Voici la première[3]. Si une flèche qui tend vers un certain lieu se mouvait, elle serait tout ensemble en repos et en mouvement. Or cela est contradictoire, donc elle ne se meut pas. La conséquence de la majeure se prouve de cette façon. La flèche à chaque moment est dans un espace qui lui est égal. Elle y est donc en repos ; car on n’est point dans un espace d’où l’on sort : il n’y a donc point de moment elle se meuve ; et, si elle se mouvait dans quelques momens, elle serait tout ensemble en repos et en mouvement. Pour mieux comprendre cette objection, il faut prendre garde à deux principes que l’on ne saurait nier, l’un qu’un corps ne saurait être en deux lieux tout à la fois, l’autre que deux parties du temps ne peuvent point exister ensemble. Le premier de ces deux principes est si évident, lors même qu’on n’emploie pas de l’attention, qu’il n’est pas besoin que je l’éclaircisse : mais comme l’autre demande un peu plus de méditation pour être compris, et qu’il contient toute la force de l’objection, je le rendrai plus sensible par un exemple. Je dis donc que ce qui convient au lundi et au mardi à l’égard de la succession, convient à chaque partie du temps quelle qu’elle soit. Puis donc qu’il est impossible que le lundi et le mardi existent ensemble, et qu’il faut nécessairement que le lundi cesse d’être avant que le mardi commence d’être, il n’y a aucune partie du temps, quelle qu’elle soit, qui puisse coexister à une autre ; chacune doit exister seule, chacune doit commencer d’être lorsque la précédente cesse d’être : chacune doit cesser d’être avant que la suivante commence d’être. D’où il s’ensuit que le temps n’est pas divisible à l’infini, et que la durée successive des choses est composée de momens proprement dits, dont chacun est simple et indivisible, parfaitement distinct du passé et du futur, et ne contient que le temps présent. Ceux qui nient cette conséquence doivent être abandonnés ou à leur stupidité, ou à leur mauvaise foi, ou à la force insurmontable de leurs préjugés. Or si vous posez une fois que le temps présent est indivisible, vous serez contraint d’admettre l’objection de Zénon. Vous ne sauriez trouver d’instant où une flèche sorte de sa place ; car si vous en trouviez un, elle serait en même temps dans cette place, et elle n’y serait pas. Aristote se contente de répondre que Zénon suppose très-faussement l’indivisibilité des momens[4].

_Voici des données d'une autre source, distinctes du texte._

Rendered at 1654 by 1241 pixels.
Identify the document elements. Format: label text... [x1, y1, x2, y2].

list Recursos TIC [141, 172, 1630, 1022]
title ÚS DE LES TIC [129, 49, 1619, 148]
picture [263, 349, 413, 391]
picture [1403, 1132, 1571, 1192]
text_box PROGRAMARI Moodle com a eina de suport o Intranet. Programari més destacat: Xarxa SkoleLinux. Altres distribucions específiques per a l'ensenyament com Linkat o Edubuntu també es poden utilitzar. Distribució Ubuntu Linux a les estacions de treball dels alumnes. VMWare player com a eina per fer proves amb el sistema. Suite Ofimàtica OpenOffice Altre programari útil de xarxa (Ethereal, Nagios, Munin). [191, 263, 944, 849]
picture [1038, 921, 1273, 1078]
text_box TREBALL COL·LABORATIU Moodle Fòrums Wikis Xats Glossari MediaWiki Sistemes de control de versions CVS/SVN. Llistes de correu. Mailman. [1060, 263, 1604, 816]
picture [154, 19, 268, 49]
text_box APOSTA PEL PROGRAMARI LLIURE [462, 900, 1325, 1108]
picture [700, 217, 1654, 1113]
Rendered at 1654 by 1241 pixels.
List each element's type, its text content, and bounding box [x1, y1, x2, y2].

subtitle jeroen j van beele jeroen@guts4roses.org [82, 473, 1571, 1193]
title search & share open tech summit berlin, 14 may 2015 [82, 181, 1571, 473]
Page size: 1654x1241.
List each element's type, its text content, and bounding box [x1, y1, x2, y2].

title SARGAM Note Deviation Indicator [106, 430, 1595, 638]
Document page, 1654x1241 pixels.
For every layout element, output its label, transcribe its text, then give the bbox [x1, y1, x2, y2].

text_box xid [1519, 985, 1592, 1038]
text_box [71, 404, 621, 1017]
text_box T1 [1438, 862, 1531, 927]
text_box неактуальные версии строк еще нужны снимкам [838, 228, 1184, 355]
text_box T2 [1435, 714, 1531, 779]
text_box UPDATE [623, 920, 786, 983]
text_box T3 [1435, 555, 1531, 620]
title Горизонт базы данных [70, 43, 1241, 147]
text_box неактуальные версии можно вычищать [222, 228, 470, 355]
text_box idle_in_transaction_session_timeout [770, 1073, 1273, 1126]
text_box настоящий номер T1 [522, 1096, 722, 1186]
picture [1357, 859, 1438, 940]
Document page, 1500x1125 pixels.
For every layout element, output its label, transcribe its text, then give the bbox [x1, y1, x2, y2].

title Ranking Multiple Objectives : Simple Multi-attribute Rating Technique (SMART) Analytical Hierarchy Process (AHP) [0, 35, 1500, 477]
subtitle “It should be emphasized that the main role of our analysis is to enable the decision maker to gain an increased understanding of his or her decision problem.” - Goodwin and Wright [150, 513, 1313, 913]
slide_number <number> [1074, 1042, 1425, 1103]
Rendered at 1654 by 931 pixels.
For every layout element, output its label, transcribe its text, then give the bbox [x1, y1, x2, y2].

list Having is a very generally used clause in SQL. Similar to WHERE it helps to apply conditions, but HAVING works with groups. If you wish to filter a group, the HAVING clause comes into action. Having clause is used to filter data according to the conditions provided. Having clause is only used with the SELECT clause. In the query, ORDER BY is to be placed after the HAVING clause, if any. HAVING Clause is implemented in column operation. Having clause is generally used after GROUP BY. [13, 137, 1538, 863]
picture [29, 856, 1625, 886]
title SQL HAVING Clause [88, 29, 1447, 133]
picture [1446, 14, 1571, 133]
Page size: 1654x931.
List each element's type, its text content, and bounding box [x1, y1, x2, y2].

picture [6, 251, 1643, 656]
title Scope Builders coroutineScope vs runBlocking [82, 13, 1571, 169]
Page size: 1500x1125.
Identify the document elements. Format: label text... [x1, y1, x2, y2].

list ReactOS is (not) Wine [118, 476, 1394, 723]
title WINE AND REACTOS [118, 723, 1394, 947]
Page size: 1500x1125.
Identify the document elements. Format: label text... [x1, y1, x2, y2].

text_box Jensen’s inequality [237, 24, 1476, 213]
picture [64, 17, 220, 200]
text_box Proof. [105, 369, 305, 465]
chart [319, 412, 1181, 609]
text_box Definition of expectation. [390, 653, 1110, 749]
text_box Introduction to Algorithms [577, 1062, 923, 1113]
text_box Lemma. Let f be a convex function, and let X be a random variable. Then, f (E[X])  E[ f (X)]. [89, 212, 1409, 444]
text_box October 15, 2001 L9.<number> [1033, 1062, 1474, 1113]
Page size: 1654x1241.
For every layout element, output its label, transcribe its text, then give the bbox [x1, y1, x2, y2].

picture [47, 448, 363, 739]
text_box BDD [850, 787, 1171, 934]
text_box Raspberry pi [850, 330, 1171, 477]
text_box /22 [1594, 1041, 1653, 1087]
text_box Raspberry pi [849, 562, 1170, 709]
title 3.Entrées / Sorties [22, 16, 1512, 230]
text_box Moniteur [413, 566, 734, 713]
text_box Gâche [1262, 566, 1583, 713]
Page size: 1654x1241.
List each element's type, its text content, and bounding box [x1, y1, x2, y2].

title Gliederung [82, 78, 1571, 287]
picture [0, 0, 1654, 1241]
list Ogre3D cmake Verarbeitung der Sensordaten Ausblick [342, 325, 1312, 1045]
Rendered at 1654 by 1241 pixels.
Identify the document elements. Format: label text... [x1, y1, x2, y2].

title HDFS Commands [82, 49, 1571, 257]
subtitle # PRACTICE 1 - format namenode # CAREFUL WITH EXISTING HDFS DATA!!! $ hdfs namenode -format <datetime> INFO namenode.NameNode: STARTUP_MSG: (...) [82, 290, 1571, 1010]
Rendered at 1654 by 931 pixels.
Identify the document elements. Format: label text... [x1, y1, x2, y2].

La IIe. objection de Zénon était celle-ci. S’il y avait du mouvement, il faudrait que le mobile pût passer d’un lieu à un autre ; car tout mouvement enferme deux extrémités, terminum à quo, terminum ad quem, le lieu

  1. * Bayle, disent Leclerc et Joly, se plaît, dans ses remarques (F et G) de cet article, à contrefaire le pyrrhonien sur l’existence de l’étendue et du mouvement : « mais on peut, sans crainte de se tromper, soutenir deux propositions : la première qu’il n’est pas convaincu lui-même de ce qu’il avance ; et la seconde, qu’il n’a convaincu personne. » Joly renvoie à l’Examen du Pyrrhonisme de Bayle, par Crouzes, pages 93 et suiv., 127 et suiv., 187 et suiv.
  1. Fonseca, in Aristotelis Metaphys., ibidem, pag. m. 473, 474.
  2. Au chap. IX du VIe. livre.
  3. Je la compte pour la première, parce qu’Aristote la propose et y répond au commencement du chapitre ; mais dans la suite il la place au troisième rang.
  4. Τοῦτο δέ ἐςι ψεύδος οὐ γὰρ σύγκειται ὁ χρόνος ἐκ τῷν νῦν ὄντων ἀδιαιρέτων, ὥσπερ οὐδ᾽ ἄλλο μέγεθος οὐδέν. Hoc verò est falsum, cùm tempus ex momentis individuis non constet, ut neque alia ulla magnitudo. Aristoteles, Physic., lib. VI, cap. IX.